One thing I’m inspired by with Defender of Azekal, even though I’ve never played it, is the concept of the game “Typing of the Dead”. I can’t vouch for its quality, but I wanted a game that’s intense and rapid-paced, which is why I added the typing element; a four-item list was actually my original concept, but that was both less practical than my final decision, and limited me in terms of genre.
Defender of Azekal is going to be an action RPG inspired by the Shining series (both Shining Force and Shining in the Darkness), which seems like an odd choice for an educational game, but I made some conscious decisions when deciding on the genre.
First, I looked at pacing. I was actually inspired by an Extra Credits video that discussed the JRPG, and how turn-based combat felt stale and uninspired in the modern day. This bounced around in my head for a while until I recalled a friend of mine talking about skill-based JRPG’s; the sort where timing matters when pushing buttons. Mother 3 (the Earthbound series, for Americans who only know Super Smash Brothers) was the example he cited, in which pushing the menu options in time with the music granted certain bonuses. With Defender of Azekal, and any educational game, I feel that it’s important to go even more skill-based, which is why I decided on the typing-based system with character performance directly related to input quality.
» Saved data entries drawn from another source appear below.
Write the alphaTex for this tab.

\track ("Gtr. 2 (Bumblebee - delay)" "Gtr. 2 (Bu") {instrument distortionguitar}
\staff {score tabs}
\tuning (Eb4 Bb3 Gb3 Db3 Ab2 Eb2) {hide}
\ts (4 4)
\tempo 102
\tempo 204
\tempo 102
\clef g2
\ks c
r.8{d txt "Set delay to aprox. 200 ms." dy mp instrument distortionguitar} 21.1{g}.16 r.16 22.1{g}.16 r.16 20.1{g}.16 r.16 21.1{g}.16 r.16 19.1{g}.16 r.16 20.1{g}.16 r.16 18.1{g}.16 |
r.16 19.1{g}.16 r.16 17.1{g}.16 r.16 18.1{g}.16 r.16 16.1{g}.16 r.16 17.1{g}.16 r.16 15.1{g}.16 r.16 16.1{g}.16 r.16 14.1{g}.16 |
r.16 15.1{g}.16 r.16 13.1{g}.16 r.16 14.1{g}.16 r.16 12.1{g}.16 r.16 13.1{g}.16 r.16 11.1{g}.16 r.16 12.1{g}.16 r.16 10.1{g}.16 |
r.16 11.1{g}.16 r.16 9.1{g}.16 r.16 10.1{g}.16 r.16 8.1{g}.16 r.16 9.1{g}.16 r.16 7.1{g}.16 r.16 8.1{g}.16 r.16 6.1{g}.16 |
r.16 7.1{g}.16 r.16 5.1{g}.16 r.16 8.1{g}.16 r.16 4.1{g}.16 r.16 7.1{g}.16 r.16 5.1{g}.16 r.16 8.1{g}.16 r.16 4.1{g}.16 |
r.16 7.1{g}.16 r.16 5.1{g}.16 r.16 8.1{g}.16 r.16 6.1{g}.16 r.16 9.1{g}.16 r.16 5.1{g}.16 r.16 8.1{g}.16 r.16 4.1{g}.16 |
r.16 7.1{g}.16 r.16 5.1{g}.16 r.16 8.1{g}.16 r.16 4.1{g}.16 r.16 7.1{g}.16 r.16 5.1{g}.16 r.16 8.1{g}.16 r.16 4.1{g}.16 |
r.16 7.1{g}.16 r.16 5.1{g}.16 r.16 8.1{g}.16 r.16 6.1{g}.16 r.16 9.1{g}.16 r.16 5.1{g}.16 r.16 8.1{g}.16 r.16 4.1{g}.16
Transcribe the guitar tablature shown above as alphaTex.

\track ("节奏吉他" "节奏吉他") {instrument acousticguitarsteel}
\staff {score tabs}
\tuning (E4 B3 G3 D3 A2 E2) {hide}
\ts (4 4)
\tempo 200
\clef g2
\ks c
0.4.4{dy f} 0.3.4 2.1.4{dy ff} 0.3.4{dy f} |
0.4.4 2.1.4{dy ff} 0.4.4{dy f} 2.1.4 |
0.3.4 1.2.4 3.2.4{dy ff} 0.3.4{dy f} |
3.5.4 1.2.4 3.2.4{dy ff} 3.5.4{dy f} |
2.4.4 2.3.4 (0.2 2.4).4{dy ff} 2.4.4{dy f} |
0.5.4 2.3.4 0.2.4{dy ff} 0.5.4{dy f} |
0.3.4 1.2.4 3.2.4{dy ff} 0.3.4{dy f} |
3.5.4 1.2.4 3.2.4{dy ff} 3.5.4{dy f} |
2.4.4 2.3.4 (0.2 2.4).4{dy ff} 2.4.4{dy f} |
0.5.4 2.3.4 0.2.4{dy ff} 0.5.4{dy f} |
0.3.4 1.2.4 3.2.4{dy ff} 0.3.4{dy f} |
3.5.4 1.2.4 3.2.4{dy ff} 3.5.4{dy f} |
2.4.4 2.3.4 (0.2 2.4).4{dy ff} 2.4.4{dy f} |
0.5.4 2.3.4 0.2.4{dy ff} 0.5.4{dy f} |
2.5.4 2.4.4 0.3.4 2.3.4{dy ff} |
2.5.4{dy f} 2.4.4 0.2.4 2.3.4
Second, I looked at the ability to transmit knowledge. I wanted something that had both high-intensity learning and low-intensity learning, and a JRPG actually presents a decent opportunity for this-Defender of Azekal will be a heavily dialogue based game, so there will be a constant reading component, but this will not even feel like an educational element. The combat, which is typically the “fun” part of a game (even though classic turn-based gameplay is typically more cerebral than thrilling), is actually the high-density learning environment. This couples the intensity of learning with the intensity of gameplay. I’m not a terribly astute scholar in the field of educational games-I’m intentionally ignoring the written scholarship on the matter in favor of following traditional game design theory my own way to see where I wind up-but I know from experience and study that the parts of games that stick with people are the parts in which action happens.
Third, I looked at feasibility. The young adult demographic are not typically drawn to JRPG-styled games, and Defender of Azekal will have to get past some marketing issues to reach those audiences, but there are some things about the genre that work better than others. For starters, it’s relatively low budget to produce for; as a student I don’t have the assets to create ten thousand models and a fifteen-hour campaign in a war-torn nation with a multiplayer component like Call of Duty or Battlefield would have, but I can both create a game that is feasible for an educator to adapt as well as one that feels polished within the JRPG framework, which is part of the reason I’m working with Stencyl and intentionally eschewing complex coding, since it would be easy to recreate Defender of Azekal with a core component of mathematics based on my current system.
Another important issue is continuity. This perhaps goes more in the “make a polished, working game” category, but it’s important to create a game that feels as if it’s finished and was built around a core of education, which is why I’m building my own game from scratch, rather than creating one from a kit or using a tool like RPG Maker that, while customizable, doesn’t allow the same ground-up control. I want to make the game feel natural, which means designing around what I want to do. I’m not making a JRPG with a trillion items, where the player has spells and special abilities, and has to navigate through menus every turn; I’m making a JRPG where the player can do all the necessary selections in combat using their mouse in a couple seconds, then get straight to the typing. It has to be fast, sleek, and fluid.